How to Layer in 3 Fool-Proof Steps Look put together with almost no effort
[Feature image by Michelle Tirronen, Ties.com Photographer]
If there’s one hallmark to gentlemanly dress, it’s building an outfit in layers. Layers give more depth, more color, and often more texture.
As temperatures drop, form and function need to find a middle ground. Artful layering keeps you warm, and also presentable.
But how does one go about doing that?
1. How to Layer: Base Layer
The first step to any layered look is the bottom-most layer–the one closest to your person. The base layer is what you’ll be wearing when the sweater and coat come off, so think of your it as your main outfit for the day if you’re indoors.
Note: If you’re going somewhere cold, you may be tempted to think of the base layer as underwear. Don’t. Make sure your base layer is presentable. Have you ever been in a situation where you unexpectedly had to take your shoes off, only to reveal a giant hole in your sock?
Depending on where you’re heading, you may want something more or less breathable.
- Somewhere warm: go with a lighter shirt fabric, like cotton.
- Somewhere chilly: stick to wintery fabrics, like a flannel or twill shirt.
- Antarctica: add something like a thermal first and foremost, underneath the base layer.
Shop baselayers: Our new collection of shirts
2. How to Layer: Mid Layer
Next up should be a sweater or a light jacket. You can opt for different styles depending on the look you’d like to achieve.
- For smart casual, go for a cardigan or a pullover with a nice collar.
- For more insulation, wear fleece or puffer vest.
- You can even wear thin shells, like a blazer or denim jacket
Either way, this will be the layer that retains heat. However, don’t expect your mid layers to be enough to protect you from rough weather, such as wind and rain. For extreme conditions, it’s essential to have the right outer layer.
3. How to Layer: Shell
This layer brings it all together. The shell is your protection from the elements–wind, rain, snow, etc. And it will seal up all the layers to help overall heat retention.

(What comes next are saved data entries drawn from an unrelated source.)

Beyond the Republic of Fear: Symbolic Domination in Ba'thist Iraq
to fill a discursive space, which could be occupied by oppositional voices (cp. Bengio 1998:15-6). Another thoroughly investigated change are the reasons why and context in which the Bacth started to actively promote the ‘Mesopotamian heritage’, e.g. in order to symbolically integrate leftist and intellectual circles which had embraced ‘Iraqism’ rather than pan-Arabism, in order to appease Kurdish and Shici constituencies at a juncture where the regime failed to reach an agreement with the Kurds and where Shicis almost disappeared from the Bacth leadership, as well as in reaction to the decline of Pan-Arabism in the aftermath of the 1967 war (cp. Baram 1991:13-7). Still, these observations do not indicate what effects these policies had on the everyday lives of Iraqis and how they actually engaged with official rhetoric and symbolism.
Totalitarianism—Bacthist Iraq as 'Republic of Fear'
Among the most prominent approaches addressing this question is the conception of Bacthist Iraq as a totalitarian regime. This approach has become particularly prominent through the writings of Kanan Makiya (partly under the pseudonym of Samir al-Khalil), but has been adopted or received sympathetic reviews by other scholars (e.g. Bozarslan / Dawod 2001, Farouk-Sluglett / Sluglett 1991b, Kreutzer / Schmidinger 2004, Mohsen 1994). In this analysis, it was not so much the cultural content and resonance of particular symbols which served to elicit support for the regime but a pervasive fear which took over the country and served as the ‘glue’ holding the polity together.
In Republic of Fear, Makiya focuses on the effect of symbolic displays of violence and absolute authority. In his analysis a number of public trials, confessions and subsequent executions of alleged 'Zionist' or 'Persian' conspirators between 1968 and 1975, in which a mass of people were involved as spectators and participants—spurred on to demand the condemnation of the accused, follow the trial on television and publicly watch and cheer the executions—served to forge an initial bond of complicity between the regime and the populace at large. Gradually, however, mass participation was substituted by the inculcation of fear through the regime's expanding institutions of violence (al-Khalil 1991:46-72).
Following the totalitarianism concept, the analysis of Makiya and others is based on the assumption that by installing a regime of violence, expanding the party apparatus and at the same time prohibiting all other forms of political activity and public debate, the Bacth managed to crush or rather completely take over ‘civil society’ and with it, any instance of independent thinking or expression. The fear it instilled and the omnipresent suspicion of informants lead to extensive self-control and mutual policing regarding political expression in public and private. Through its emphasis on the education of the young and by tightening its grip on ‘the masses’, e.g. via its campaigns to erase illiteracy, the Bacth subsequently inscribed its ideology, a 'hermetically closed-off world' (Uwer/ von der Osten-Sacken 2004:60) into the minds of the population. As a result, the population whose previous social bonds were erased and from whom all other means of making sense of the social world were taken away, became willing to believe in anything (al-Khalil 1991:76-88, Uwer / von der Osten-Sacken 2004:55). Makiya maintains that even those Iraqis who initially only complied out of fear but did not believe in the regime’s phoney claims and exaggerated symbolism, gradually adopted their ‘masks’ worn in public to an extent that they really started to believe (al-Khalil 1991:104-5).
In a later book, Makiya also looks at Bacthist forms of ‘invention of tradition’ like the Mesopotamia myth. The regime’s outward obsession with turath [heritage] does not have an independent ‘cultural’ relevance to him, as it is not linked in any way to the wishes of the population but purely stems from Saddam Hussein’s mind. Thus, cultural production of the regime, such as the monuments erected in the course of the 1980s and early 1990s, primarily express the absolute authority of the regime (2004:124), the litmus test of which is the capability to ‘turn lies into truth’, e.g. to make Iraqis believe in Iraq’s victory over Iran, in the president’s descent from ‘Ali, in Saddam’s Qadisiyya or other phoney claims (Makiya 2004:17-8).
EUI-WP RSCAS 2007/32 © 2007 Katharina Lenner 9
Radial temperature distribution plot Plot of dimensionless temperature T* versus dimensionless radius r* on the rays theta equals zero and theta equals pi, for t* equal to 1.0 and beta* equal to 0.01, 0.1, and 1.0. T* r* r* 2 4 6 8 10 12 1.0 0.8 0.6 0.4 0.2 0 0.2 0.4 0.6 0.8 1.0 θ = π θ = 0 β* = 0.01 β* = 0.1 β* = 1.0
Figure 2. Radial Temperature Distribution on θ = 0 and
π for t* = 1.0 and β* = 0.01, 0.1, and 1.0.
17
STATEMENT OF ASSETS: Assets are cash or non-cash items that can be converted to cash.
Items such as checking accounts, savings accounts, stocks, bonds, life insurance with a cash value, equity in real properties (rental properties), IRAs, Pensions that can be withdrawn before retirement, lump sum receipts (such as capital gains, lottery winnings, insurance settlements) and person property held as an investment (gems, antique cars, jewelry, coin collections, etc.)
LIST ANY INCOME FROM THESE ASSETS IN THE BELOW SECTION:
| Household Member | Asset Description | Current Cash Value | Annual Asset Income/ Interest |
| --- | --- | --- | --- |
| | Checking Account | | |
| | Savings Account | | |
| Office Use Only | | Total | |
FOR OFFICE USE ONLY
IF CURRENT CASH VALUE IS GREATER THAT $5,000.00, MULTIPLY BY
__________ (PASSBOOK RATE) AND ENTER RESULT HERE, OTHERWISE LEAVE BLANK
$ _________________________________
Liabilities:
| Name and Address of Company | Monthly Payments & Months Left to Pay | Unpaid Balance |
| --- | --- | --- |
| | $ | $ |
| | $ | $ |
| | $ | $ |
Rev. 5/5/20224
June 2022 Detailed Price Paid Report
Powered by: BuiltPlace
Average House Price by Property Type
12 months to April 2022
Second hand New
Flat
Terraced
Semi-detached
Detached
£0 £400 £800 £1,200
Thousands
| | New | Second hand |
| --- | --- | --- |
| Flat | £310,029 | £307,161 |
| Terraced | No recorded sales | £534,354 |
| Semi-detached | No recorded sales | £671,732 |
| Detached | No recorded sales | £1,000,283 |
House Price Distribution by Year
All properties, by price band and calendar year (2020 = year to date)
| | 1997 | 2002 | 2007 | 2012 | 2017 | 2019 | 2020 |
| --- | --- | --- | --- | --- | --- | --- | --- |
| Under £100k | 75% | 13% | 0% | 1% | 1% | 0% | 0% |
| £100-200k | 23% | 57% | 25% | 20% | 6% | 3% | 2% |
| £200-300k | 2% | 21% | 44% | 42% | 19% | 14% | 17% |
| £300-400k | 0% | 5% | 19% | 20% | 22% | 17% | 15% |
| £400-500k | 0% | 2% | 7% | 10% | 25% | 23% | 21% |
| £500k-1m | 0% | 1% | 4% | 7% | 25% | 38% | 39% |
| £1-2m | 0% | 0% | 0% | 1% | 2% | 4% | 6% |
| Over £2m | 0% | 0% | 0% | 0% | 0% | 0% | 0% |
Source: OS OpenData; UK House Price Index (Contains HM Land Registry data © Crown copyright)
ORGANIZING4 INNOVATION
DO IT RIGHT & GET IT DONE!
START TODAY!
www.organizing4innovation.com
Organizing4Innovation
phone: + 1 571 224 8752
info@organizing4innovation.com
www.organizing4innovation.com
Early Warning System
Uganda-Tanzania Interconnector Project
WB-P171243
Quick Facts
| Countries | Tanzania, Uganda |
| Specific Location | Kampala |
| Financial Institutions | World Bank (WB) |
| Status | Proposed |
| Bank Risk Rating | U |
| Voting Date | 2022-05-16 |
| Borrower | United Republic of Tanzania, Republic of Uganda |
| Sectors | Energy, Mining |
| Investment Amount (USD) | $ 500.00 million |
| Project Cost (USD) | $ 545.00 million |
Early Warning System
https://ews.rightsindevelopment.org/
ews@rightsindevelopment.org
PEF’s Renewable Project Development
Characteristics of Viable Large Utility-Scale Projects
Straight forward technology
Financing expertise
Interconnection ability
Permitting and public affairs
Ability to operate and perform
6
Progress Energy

The weather should determine the type of jacket or coat you wear.
- For example, a peacoat, or any wool or felt coat, will provide insulation and wind protection, but it will do little for wetness and rain.
- A trench coat won’t wrap the body for insulation, but it is perfect for rainy days.
How to Layer: Style Tips
Cold weather colors tend to be on the muted end, so they can be easier to style than bright summer or spring colors.
Certain neutral colors, like navy, khaki, and gray have endless possibilities during any season. You can layer these safe colors in any order, and it’s hard to go wrong.
Between fall and winter, stick to colors like rust orange, olive green, brown, and burgundy, in addition to the safe year-round colors. Play with different tones and combinations to figure out what you like, and what makes you feel most comfortable.
A noteworthy beauty in cold weather fabrics is their unique textures. The thicker fibers and intricate weave patterns make for artful layering.
For example, try a cotton shirt as your base layer, a cashmere or cable knit wool mid layer, and a tweed or herringbone coat for your shell. Combinations like this will provide instant warmth, protection, and dynamic style.
Figuring out what works for you is very much trial-and-error. Play with different textures and colors. Don’t be afraid to experiment combinations you’re unsure of at first.
For inspiration, surf your social media channels, ask your friends for feedback, and feel free to drop us a line. Before you know it, you’ll be blowing through the natural elements in style.